Am nächsten Tage war schlechtes Wetter, und weder Papa noch die Damen waren zum Tee erschienen, als ich in den Salon trat. In der Nacht war kalter Herbstregen gefallen, am Himmel zogen noch die Reste der Wetterwolke hin, durch welche die bereits recht hoch stehende, durch einen Lichtkreis kenntliche Sonne nur trübe durchschimmerte. Es war windig, feucht und kalt. Die Tür zum Garten stand offen; auf dem von Feuchtigkeit schwarzen Fußboden der Terrasse trockneten die Pfützen des Nachtregens. Der Wind suchte die geöffnete Tür von dem eisernen Stützhaken loszureißen; die Gartenwege waren feucht und schmutzig; die alten Birken mit den entblätterten weißen Ästen, die Sträucher und Gräser, die Nesseln, die Johannisbeer- und Holunderbüsche, deren Blätter die weiße Seite nach oben kehrten, wurden hin- und hergepeitscht, und schienen sich von ihren Wurzeln losreißen zu wollen; aus der Lindenallee kamen, sich drehend und einander überholend, gelbe, runde Blätter geflogen und legten sich durchnäßt auf den feuchten Weg und auf das feuchte, dunkelgrüne Herbstgras der Wiese. Meine Gedanken beschäftigten sich mit der bevorstehenden Heirat unseres Vaters, von Wolodjas Standpunkt aus betrachtet. Unsere Zukunft sowie die Zukunft meiner Schwester und meines Vaters erschien mir nicht in günstigem Lichte. Mich empörte der Gedanke, daß eine fremde, gleichgültige und vor allem junge Frau, die gar kein Recht dazu besaß, plötzlich in mancher Hinsicht an die Stelle – ja, an wessen Stelle treten sollte? Ein gewöhnliches, junges Fräulein – und sollte an die Stelle unserer seligen Mama treten! Ich war traurig, und der Vater erschien mir immer mehr und mehr schuldig. In diesem Augenblick hörte ich ihn in der Offiziantenstube mit Wolodja sprechen. Ich wollte ihn jetzt nicht sehen und entfernte mich von der Tür, aber Ljubotschka holte mich ein und sagte, daß Papa mich rufen lasse.

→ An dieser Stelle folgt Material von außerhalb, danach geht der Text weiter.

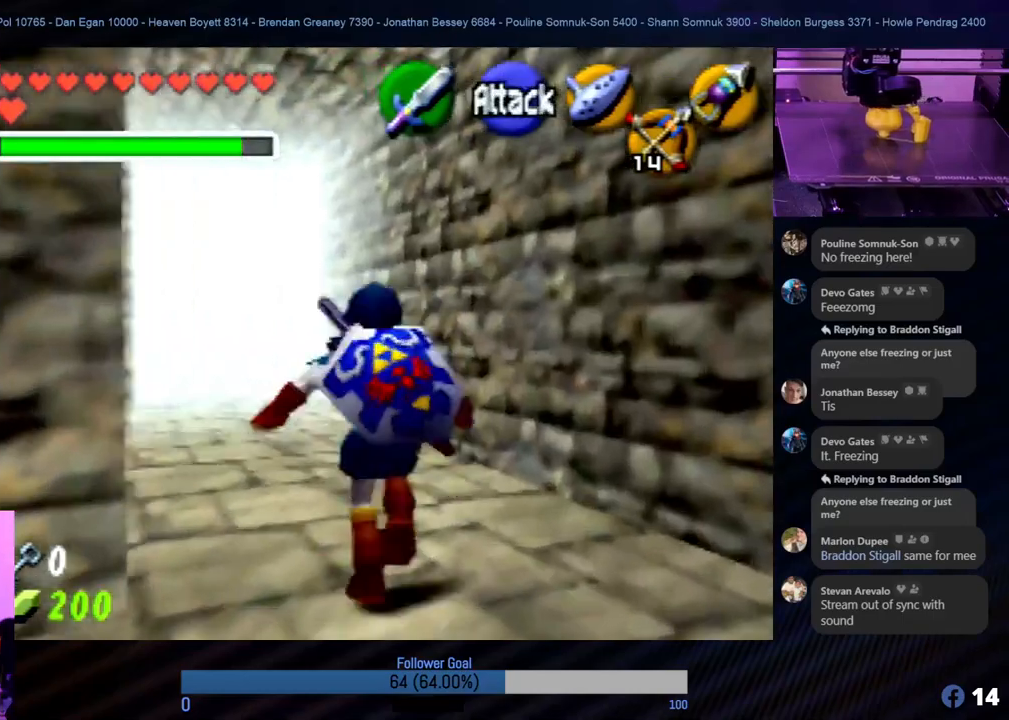
{"buttons": [], "left_stick": "center", "events": [[202, "Z", "up"]]}
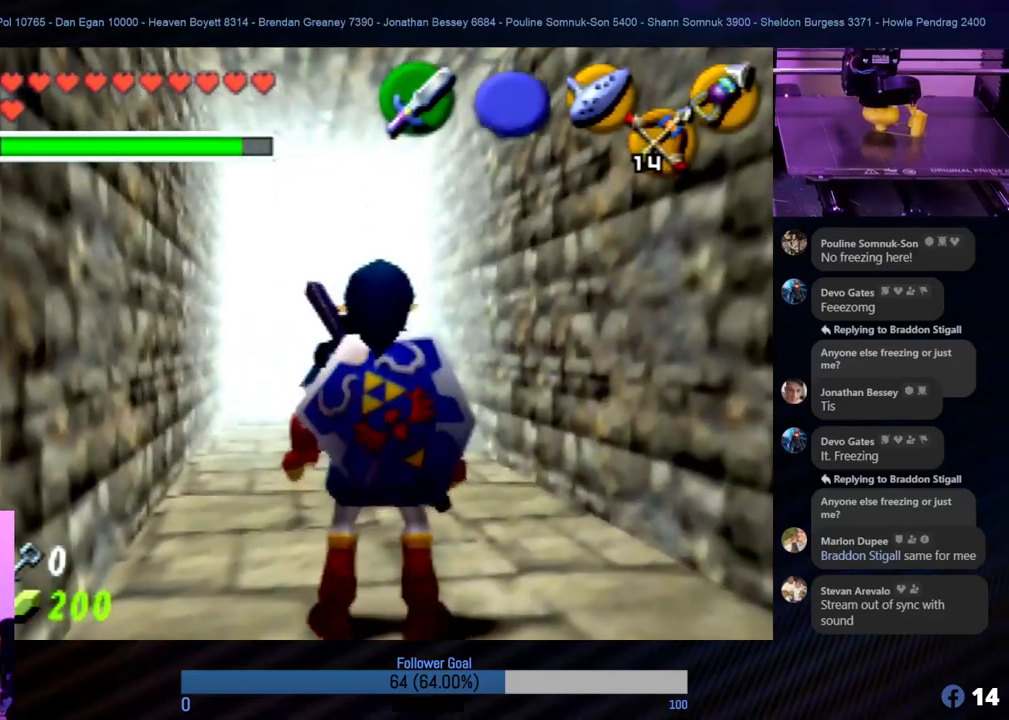
{"buttons": [], "left_stick": "up", "events": [[34, "left_stick", "up"]]}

Er stand im Salon, mit der Hand aufs Klavier gestützt, und blickte mir ungeduldig und zugleich feierlich entgegen. Sein Gesicht trug nicht mehr den Ausdruck von Jugend und Glück, den ich die ganze Zeit über an ihm beobachtet hatte. Er war traurig. Wolodja ging, die Pfeife in der Hand, im Zimmer auf und ab. Ich trat an den Vater heran und wünschte ihm einen guten Morgen.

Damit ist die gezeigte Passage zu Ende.